Cardio Flow, Inc. is a medical device manufacturer specializing in orbital atherectomy systems for the treatment of peripheral artery disease (PAD). The company's flagship product, FreedomFlow, is a modern atherectomy platform featuring diamond-coated rotating spheres designed to efficiently treat complex vascular lesions across a wide range of vessel diameters (2 mm to 8 mm). The platform offers multiple catheter configurations (5 Fr and 6 Fr variants with 3- or 5-sphere driveshafts), adjustable rotational speeds (50K–76K RPM), and single-device versatility for treating multiple blockages and vessel types from ankle to hip. FreedomFlow is designed for use in hospital operating rooms, ambulatory surgery centers, and office-based interventional labs, emphasizing workflow optimization, reduced capital costs, minimal inventory requirements, and rapid physician adoption with a shallow learning curve.

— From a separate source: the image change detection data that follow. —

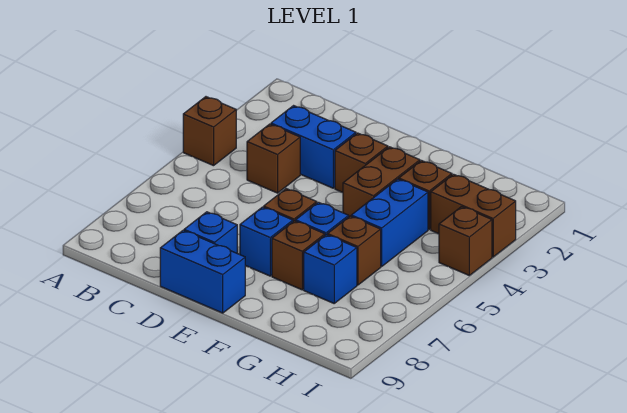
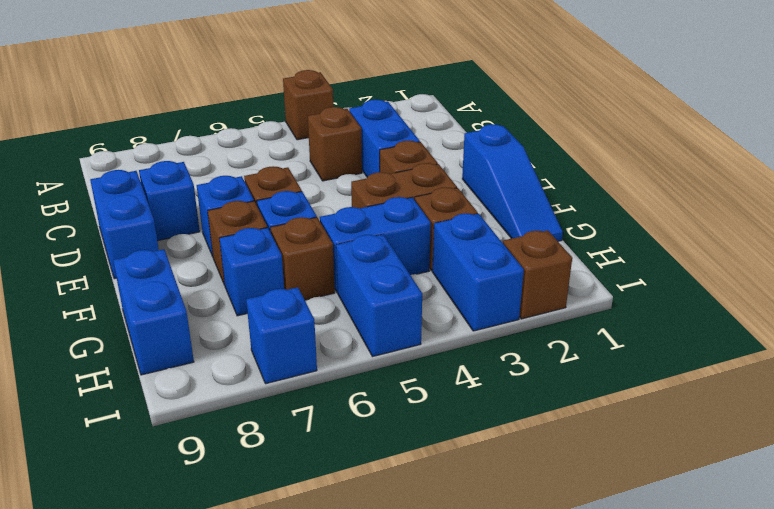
none -> blue slope E1:G1 level 1 top E
none -> blue brick G9:H9 level 1
brown brick H3:I3 level 1 -> blue brick H3:I3 level 1
none -> blue brick H5:I5 level 1
brown brick I4 level 1 -> brown brick I2 level 1
none -> blue brick I7 level 1

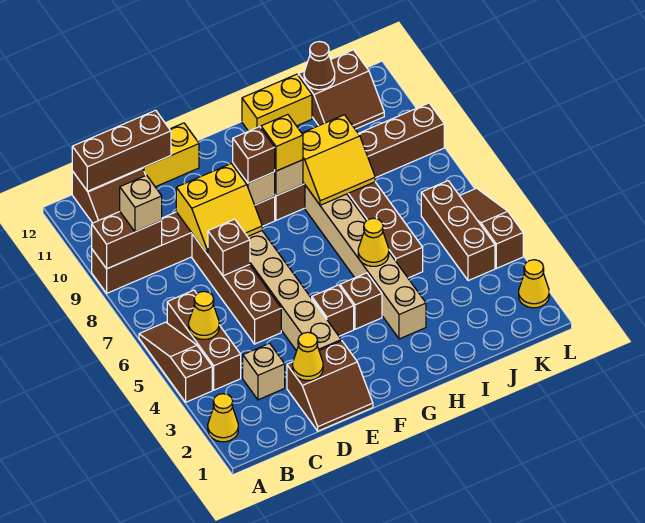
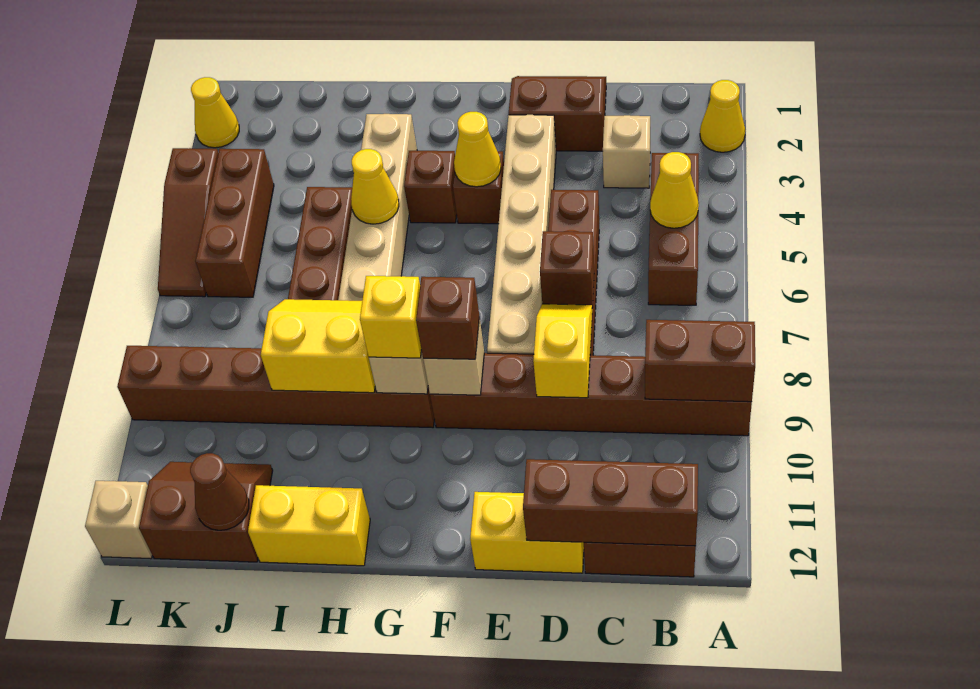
brown slope A4:A6 level 1 top 4 -> none
tan brick B9 level 3 -> tan brick L12 level 1
yellow cone D2 level 2 -> yellow cone F4 level 2
yellow slope D8:E9 level 2 top 9 -> yellow slope D8:D9 level 2 top 9

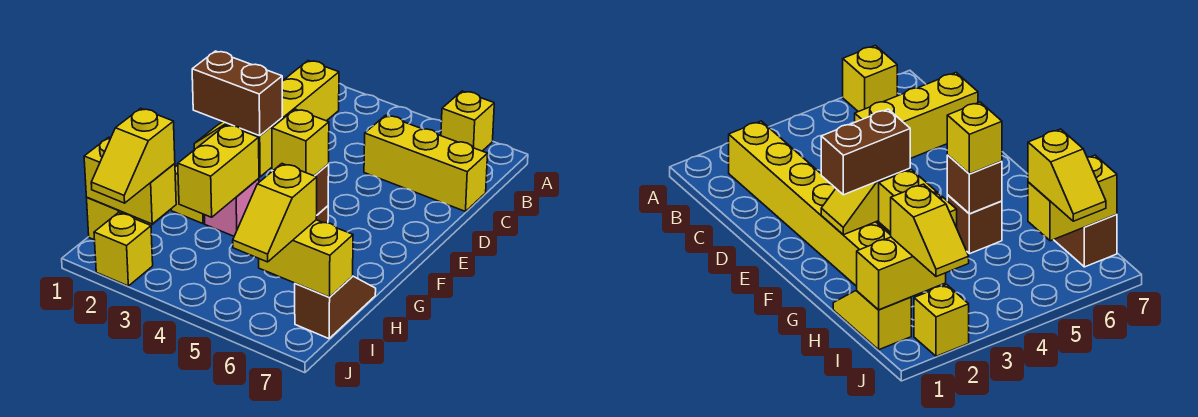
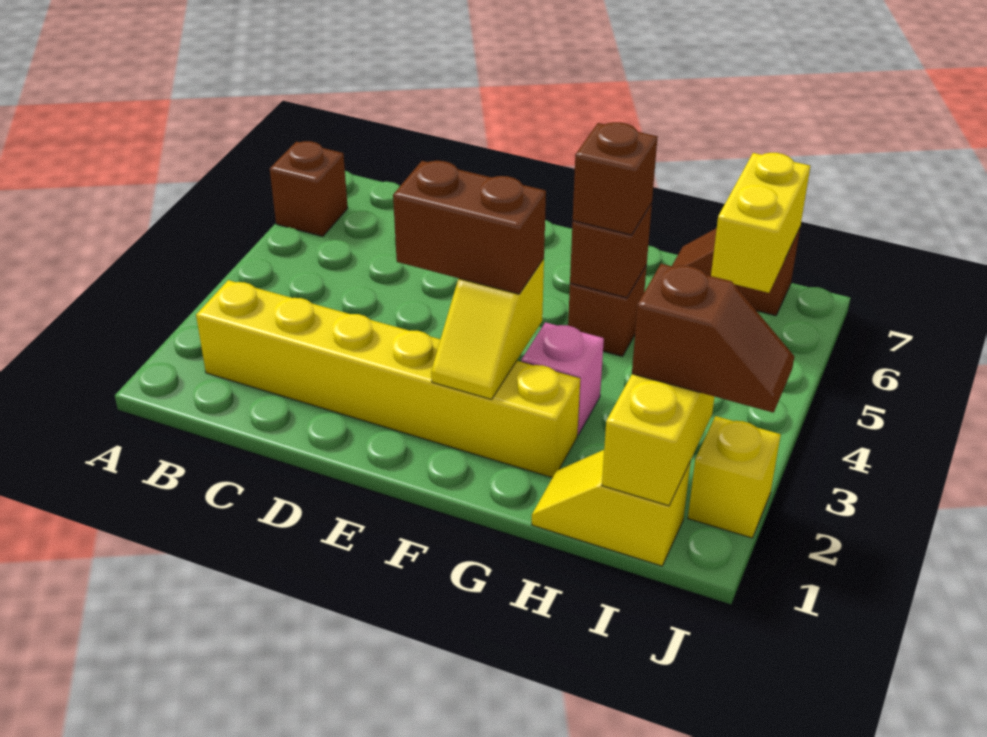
yellow brick A6 level 1 -> brown brick A6 level 1
yellow brick C5:C7 level 1 -> none
brown brick F2:F3 level 3 -> brown brick E3:F3 level 3
yellow brick G3:H3 level 2 -> none
yellow brick G5 level 3 -> brown brick G5 level 3
yellow slope I2:J2 level 3 top I -> brown slope I2:J2 level 3 top I
yellow slope I6:J6 level 3 top I -> none

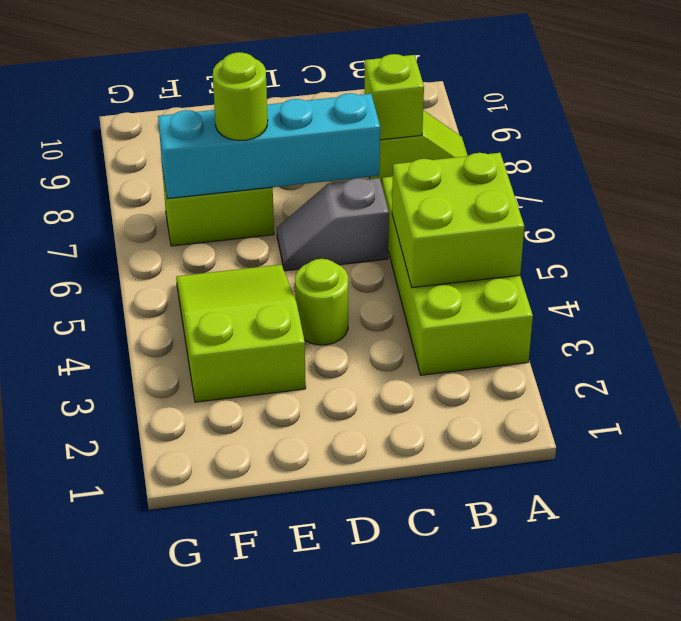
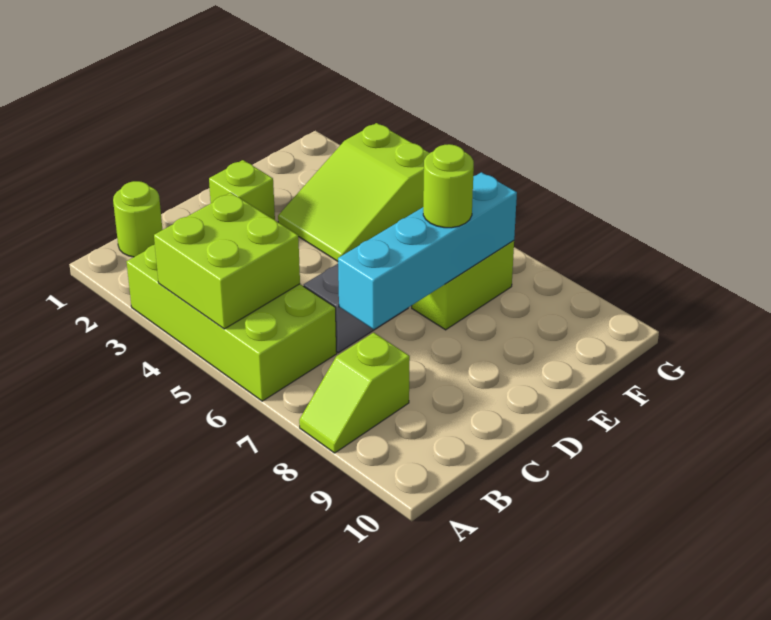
lime brick B8 level 2 -> lime brick D2 level 1
lime round brick D4 level 1 -> lime round brick B1 level 1
lime slope E3:F5 level 1 top 3 -> lime slope E3:G4 level 1 top G

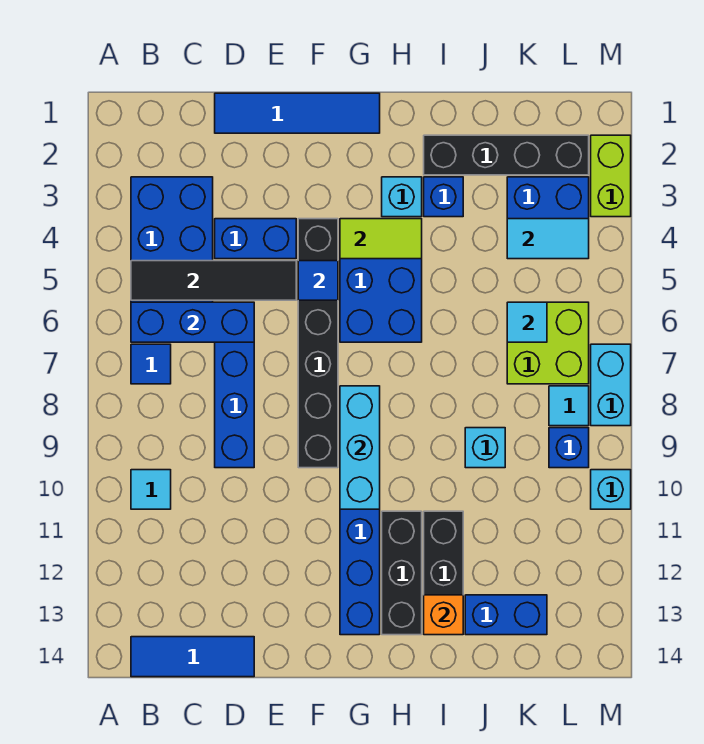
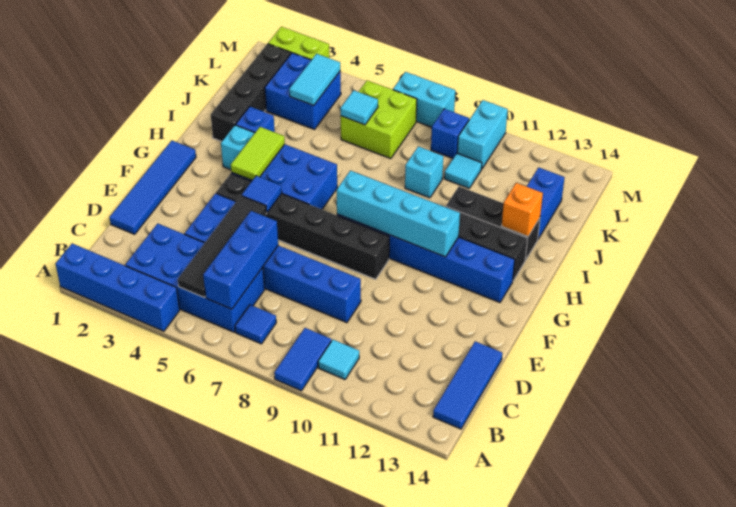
none -> blue brick A1:A4 level 1
none -> blue tile A9:B9 level 1
cyan brick G8:G10 level 2 -> cyan brick G8:G11 level 2
cyan tile L8 level 1 -> cyan tile K10 level 1
cyan brick M10 level 1 -> cyan brick L10:M10 level 1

NeoChord, Inc. is a privately held medical technology company specializing in beating heart mitral valve repair. The company manufactures the NeoChord Artificial Chordae Delivery System (Model DS1000), an echo-guided, minimally invasive treatment for patients with mitral valve regurgitation. The device enables direct repair of the mitral valve on a beating heart without requiring cardiopulmonary bypass, preserving the valve structure and future treatment options. The system uses artificial chords deployed via transapical access under echocardiographic guidance. NeoChord's technology improves procedural control, restores mitral valve function, and has been evaluated in multiple clinical studies across numerous countries. The company holds CE marking conformity under European Medical Device Regulation (MDR) 2017/745. In the United States, the device is investigational and limited to investigational use by federal law. NeoChord serves cardiac surgeons, interventional cardiologists, and cardiac care centers treating mitral valve disease. The company maintains a focus on clinical evidence generation, with multiple peer-reviewed publications documenting feasibility, safety, and efficacy of the procedure, including novel applications such as re-repair and use in complex anatomies.